By printing the shape of the attention weights, we get a clear understanding of the structure of the attention mechanism across different layers, heads, and tokens. This sets the foundation for visualizing or further analyzing how the model attends to specific words or entities in the input text.


In [None]:
# Extract the attention weights from the output
attentions = outputs.attentions

# Print the attention weights shape
print(f"Number of attention layers: {len(attentions)}")
print(f"Shape of attention weights in the first layer: {attentions[0].shape}")

In this section, we use **Matplotlib** and **Seaborn** to visualize the attention weights extracted from the first attention head of the first layer in the transformer model. Visualizing attention weights allows us to better understand how the model distributes focus across the tokens in a sequence, showing which tokens "attend" to each other.

We create a **heatmap** to visualize the attention weights using **Seaborn’s** `heatmap()` function. A heatmap is an intuitive way to display how much attention each token pays to every other token in the sequence. The heatmap shows the attention matrix, where each row represents a token and each column represents how much attention that token places on other tokens.

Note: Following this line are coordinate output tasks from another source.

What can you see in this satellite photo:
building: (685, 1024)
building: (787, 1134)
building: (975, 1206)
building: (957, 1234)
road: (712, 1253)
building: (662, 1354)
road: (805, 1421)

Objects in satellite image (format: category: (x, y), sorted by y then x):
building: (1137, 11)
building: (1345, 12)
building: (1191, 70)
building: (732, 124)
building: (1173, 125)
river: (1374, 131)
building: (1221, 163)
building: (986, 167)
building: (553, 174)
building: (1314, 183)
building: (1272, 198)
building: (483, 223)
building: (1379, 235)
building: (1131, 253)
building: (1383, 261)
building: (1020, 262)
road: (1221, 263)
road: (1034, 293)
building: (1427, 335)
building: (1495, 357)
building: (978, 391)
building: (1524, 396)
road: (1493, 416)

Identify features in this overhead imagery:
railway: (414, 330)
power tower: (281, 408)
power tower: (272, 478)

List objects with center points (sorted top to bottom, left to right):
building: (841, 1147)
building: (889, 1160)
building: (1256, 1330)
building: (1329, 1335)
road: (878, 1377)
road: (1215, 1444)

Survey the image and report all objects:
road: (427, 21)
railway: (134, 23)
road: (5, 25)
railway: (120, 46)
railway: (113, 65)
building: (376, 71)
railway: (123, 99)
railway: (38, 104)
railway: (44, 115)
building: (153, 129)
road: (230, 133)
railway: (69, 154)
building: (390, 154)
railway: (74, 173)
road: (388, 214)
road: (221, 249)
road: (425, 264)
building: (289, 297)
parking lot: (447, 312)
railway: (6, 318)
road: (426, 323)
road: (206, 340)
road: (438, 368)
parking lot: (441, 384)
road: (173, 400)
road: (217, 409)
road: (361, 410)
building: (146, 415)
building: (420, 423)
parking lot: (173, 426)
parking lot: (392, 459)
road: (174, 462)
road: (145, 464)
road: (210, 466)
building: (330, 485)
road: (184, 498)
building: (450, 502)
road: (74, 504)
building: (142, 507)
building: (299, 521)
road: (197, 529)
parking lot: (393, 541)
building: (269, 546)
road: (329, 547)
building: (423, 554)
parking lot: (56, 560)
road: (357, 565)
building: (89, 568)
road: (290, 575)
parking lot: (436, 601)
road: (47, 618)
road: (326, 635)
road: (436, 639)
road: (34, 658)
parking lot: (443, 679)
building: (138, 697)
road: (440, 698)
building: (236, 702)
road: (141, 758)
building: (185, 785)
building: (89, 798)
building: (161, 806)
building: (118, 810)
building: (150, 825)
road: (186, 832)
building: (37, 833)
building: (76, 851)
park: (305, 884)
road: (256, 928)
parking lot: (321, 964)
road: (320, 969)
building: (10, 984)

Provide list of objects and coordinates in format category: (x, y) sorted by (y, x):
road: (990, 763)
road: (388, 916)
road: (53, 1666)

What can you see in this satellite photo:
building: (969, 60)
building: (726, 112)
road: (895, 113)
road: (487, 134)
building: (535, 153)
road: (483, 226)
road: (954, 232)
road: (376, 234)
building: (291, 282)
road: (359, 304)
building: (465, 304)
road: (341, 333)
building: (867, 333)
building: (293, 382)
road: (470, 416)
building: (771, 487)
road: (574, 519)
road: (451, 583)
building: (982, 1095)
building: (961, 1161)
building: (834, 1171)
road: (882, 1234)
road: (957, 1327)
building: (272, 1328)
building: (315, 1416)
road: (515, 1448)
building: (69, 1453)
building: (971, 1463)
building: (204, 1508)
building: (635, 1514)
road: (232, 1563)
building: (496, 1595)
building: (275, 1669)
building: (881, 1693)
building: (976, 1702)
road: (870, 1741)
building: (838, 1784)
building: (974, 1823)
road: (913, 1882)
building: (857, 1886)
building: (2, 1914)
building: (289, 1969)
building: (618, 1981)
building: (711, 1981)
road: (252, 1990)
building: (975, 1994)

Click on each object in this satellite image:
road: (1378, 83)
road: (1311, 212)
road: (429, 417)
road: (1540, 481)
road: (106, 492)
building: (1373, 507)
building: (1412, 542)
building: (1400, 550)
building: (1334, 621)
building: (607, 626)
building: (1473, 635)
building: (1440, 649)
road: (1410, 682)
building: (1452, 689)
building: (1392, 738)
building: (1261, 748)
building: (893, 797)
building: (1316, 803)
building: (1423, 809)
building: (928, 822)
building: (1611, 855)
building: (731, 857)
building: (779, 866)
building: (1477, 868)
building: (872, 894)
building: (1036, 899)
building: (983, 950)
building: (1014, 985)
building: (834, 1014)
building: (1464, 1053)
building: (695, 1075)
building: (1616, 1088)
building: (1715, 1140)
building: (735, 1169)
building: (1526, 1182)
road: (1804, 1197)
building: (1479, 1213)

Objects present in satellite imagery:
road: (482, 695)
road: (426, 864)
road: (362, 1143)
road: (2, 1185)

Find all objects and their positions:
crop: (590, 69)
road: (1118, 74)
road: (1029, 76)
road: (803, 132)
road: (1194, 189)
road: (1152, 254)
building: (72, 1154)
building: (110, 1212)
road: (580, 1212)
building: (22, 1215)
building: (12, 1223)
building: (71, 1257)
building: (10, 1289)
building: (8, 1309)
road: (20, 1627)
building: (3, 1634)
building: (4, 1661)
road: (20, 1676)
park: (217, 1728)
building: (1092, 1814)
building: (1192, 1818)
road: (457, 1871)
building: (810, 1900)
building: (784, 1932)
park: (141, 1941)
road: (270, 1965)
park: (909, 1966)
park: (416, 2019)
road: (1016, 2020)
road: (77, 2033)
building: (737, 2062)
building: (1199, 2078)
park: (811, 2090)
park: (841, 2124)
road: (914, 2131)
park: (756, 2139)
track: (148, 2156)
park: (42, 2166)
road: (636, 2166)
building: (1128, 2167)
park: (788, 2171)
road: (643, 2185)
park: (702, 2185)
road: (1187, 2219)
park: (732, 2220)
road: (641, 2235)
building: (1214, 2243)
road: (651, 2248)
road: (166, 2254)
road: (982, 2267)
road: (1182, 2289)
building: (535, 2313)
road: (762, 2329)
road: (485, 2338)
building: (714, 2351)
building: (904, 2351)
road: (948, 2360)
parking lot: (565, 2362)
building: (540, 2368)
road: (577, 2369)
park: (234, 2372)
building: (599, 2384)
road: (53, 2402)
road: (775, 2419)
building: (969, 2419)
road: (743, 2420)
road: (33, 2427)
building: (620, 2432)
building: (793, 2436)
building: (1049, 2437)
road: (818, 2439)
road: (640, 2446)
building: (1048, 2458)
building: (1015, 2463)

Darker shades indicate higher attention scores.

By visualizing the attention matrix, we can observe the relationships between tokens in the input sentence, such as whether certain words attend heavily to specific other words, providing insights into how the model understands the sentence contextually.


In [None]:
import matplotlib.pyplot as plt
import seaborn as sns
import numpy as np

# Convert attention weights to numpy array (taking the first attention head from the first layer)
attention_layer_1 = attentions[0][0, 0].detach().numpy()

# Plot the attention weights for the first layer, first attention head
plt.figure(figsize=(8, 8))
sns.heatmap(attention_layer_1, annot=False, cmap="Blues", xticklabels=tokens, yticklabels=tokens)
plt.xlabel("Attention to Token")
plt.ylabel("Token")
plt.title("Attention Weights - Layer 1, Head 1")
plt.show()